Does it feel any different to be a “touring member” of a band as opposed to a full time member of the band? Is there really any difference at all to you?
I love this aspect of the business. I love all aspects of playing drums no matter what my role is. I know that being a touring member is definitely cool because you’re able to focus on this one thing–drumming. There’s a movie coming out called “Hired Gun” and it’s a documentary that describes what it’s like to be a touring or session musician perfectly. It’s cool. It’s just a different aspect but you’re still able to play, do what you love and tour the road. I love it.

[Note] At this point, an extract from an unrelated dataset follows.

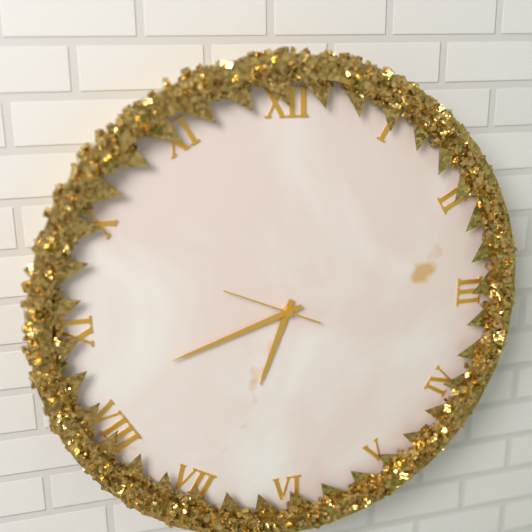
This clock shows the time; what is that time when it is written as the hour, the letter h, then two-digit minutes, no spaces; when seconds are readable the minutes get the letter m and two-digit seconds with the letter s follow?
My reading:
6h42m49s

You have also toured with country rock singer-songwriter James Parks which is a completely different style and genre of music than Red and Love and Death. How does your approach to playing drums change when you go from playing metal to country rock?

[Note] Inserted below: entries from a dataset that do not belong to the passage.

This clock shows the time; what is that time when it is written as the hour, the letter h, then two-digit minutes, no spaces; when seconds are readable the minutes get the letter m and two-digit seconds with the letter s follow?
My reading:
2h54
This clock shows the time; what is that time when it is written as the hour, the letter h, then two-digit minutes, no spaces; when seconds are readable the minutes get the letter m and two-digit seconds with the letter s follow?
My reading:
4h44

James is one of my best friends now. I’m actually playing for an awesome guy from Nashville called Ryan Bexley too. I’ve been able to branch out because of James.

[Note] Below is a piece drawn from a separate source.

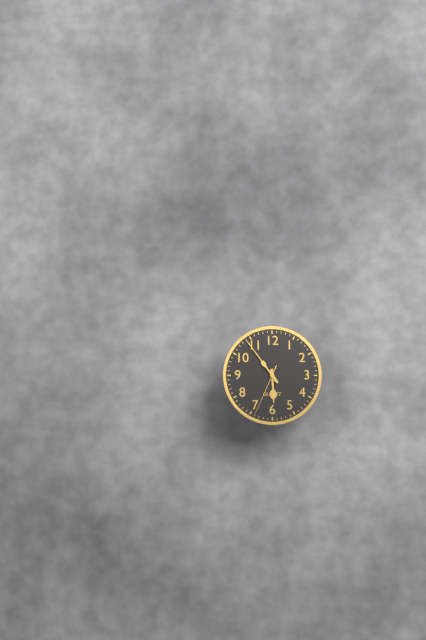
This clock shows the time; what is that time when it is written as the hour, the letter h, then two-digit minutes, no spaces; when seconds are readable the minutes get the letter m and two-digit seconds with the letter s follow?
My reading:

With James it really made me a complete musician because I walked in there for my first country gig thinking it was going to be so easy. However, it really showed me the dynamics of a totally different genre. I fell in love with country and it’s probably what I listen to the most these days.
With Red and Love and Death you’re primarily playing to tracks and playing along with the click and it can be the same thing night in and night out — it’s like hammer and nails almost. With country it can be different every night. After the Red tour gets done I’m going to be doing some dates with Ryan Bexley. I don’t stay still for too long!
One aspect of being in a band that I feel often gets overlooked is the preparation that goes into a live show. Do you have a routine or particular set of drumming exercises you do before each show?
Oh absolutely. I try to make sure I get exercise at least five days a week. I’ll always warm up on the practice pad too. I have a few different routines I do with that. It helps get my head right. Warming up is super important.
How important do you think it is to lead a healthy lifestyle when it comes to drumming? It does seem like such a physically demanding instrument to play.
Definitely. I try to run and get my cardio on point. If you take care of yourself it helps every part of your life and I want to be doing this for a long time.
Looking back on your career as musician, was there ever any moment where you considered leaving music? What would you say was the lowest point of your career and how did you overcome it?
Leaving music? Never. Of course there have been some rough transitions between different bands and gigs. Before Red gig came about I was a bit worried…but what I’ve learned is that you have to keep the right mindset. You have to tell yourself to keep going and not to stop until it’s the end of the road. There’s endless amounts of music out there and someone is always coming up. Music will never go away. There’s no reason not to have anything but a positive attitude.
I read that you occasionally teach students the drums. Is that something you still do?
Yeah I try to as much as I possibly can. I’m a substitute at the School of Rock in Scottsdale, Arizona. I try to do independent students whenever I can as well. I’m attempting to branch out and begin doing it on the road. I love teaching because it keeps you in check. If you want to teach something you got to be able to do it well.
What do you think is the most challenging aspect of learning how to play the drums?
I always learn by repetition. I think a lot of young drummers get frustrated easily. So patience and perseverance is all it takes. You got to just keep putting in the hours and that’s how you get it done.
Are there any bands you are currently listening to that you would like to give a little shout out to?
Both those bands are already pretty big but they are awesome. I’m very much into all the new country that’s out– I love it all. I’m into radio rock of course as well. There’s a band I do work for called Seasons After which everyone should check out too!